And then there is anger. There is such a thing as righteous anger – slow, smouldering rage at the injustices of the world and a burning passion to put them right. Women are inclined towards nurturing – but fierce, protective anger is part of nurturing, like the snarl of a mama bear when her cubs are threatened.

There is so much to be angry about, not just the killing of someone young, talented and kind. There are the everyday injustices, the myriad ways that the lives of women and girls are hemmed in and made small.

Girls cannot even cycle safely. Conn O'Donovan of Cork Cycling Campaign spoke at an Oireachtas committee this week and said that, in 2016, no teenage girls cycled to school in more than 120 towns.

As someone who teaches teenage girls, I know what they say about cycling. They are afraid of dangerous traffic but there is also the routine, everyday harassment faced by a teenage girl on a bike. Abuse shouted at them from cars, muscular Lycra-clad men forcing them out into traffic as they whizz by, and the fact of merely wearing a school uniform triggering lecherous, ugly and sexualised comments.

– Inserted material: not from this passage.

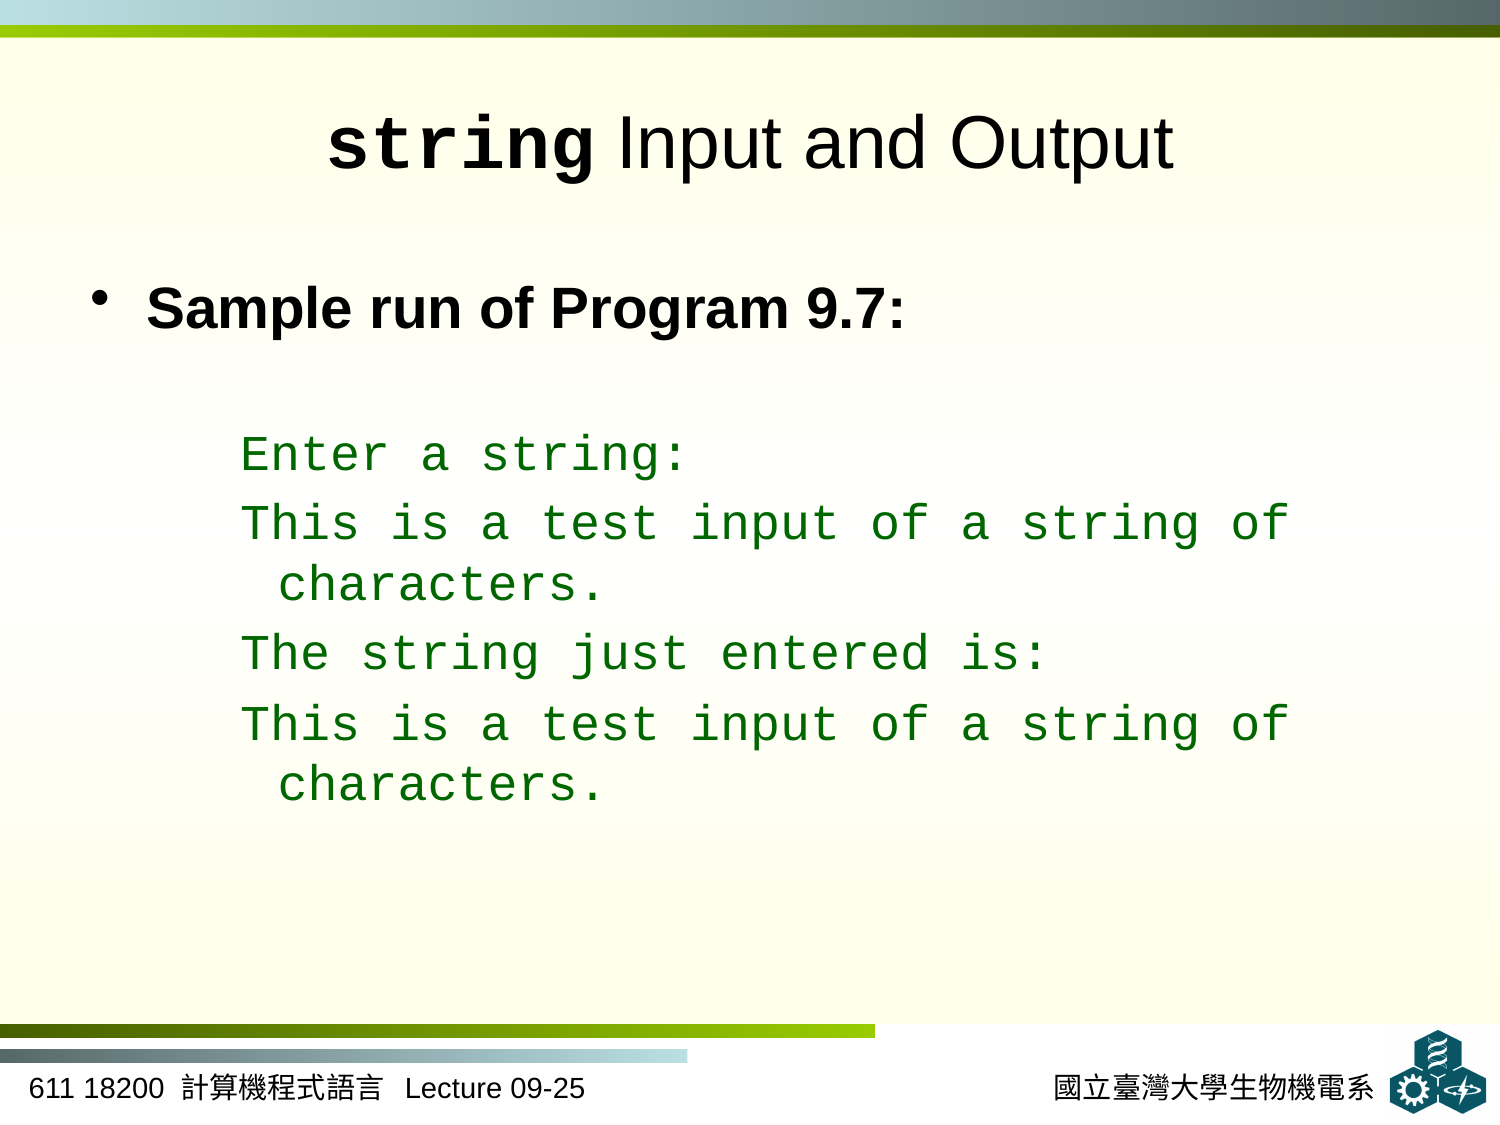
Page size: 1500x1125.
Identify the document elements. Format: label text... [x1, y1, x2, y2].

We should be angry about that, and our anger should spur us to bring about change. Like all fires, however, righteous anger needs careful handling. It is so easy for it to flame out and torch those who are undeserving of it.

Our real fears, our righteous anger, must be heard. Ultimately, though, it will be compassion that changes all that so urgently needs to be changed

Centuries of institutionalised belittling of women have left deeply ingrained cultural patterns. It is a systemic problem.

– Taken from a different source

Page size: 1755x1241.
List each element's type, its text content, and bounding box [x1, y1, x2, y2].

But just because a system is rotten, does not mean every individual within it is. In every situation, no matter how dire, there are always those who manage to keep their humanity. It is not precisely an inversion of the “few bad apples” theory, that is, the idea that the system is fundamentally sound but there are a few bad people in it. It is not that the system is rotten and a few people manage to remain decent. It is that a rotten system makes it more difficult, to put it in old-fashioned terms, for people to be good. Nonetheless, people manage it. Men manage it.

If we really want change, we must become curious about the men we know who cherish and respect women. How did they learn those attitudes? What influenced them? Why would they sooner suffer a beating than shout sexualised abuse at a teenage girl on a bike?

Someone or several someones in their lives modelled fundamental decency. Someone taught them, probably mostly without words, that every person deserves care simply because of our shared humanity. Someone counteracted in a powerful way the pornified view of women as just things to be shamed and sexually exploited. Someone demonstrated that cultural conditioning limits your choices but never takes them completely away.

Some of those someones are men.

If we really want to counteract the noxious influences of a culture that is often openly contemptuous of women, we need to look at the men we know who, nevertheless, successfully resist that conditioning.

It is tempting and easy to blame everything on some amorphous entity called men. Where does that leave Raymond Murphy in his grief for his daughter, Ashling? Or Cathal, her brother, or Ryan, her boyfriend? Or Mickey Harte and John McAreavey in their grief for Michaela? Where does it leave all the good fathers who worry themselves to death about their daughters but also, their sons? Women grieve. Men grieve, too.

It is true that women learn from an early age that the world is not safe, that they must constantly be on the alert, that the threat of rape is ever present. If we want that reality to change, we women need to work with the men who despise and grieve that reality.

Our real fears, our righteous anger, must be heard. Ultimately, though, it will be compassion that changes all that so urgently needs to be changed.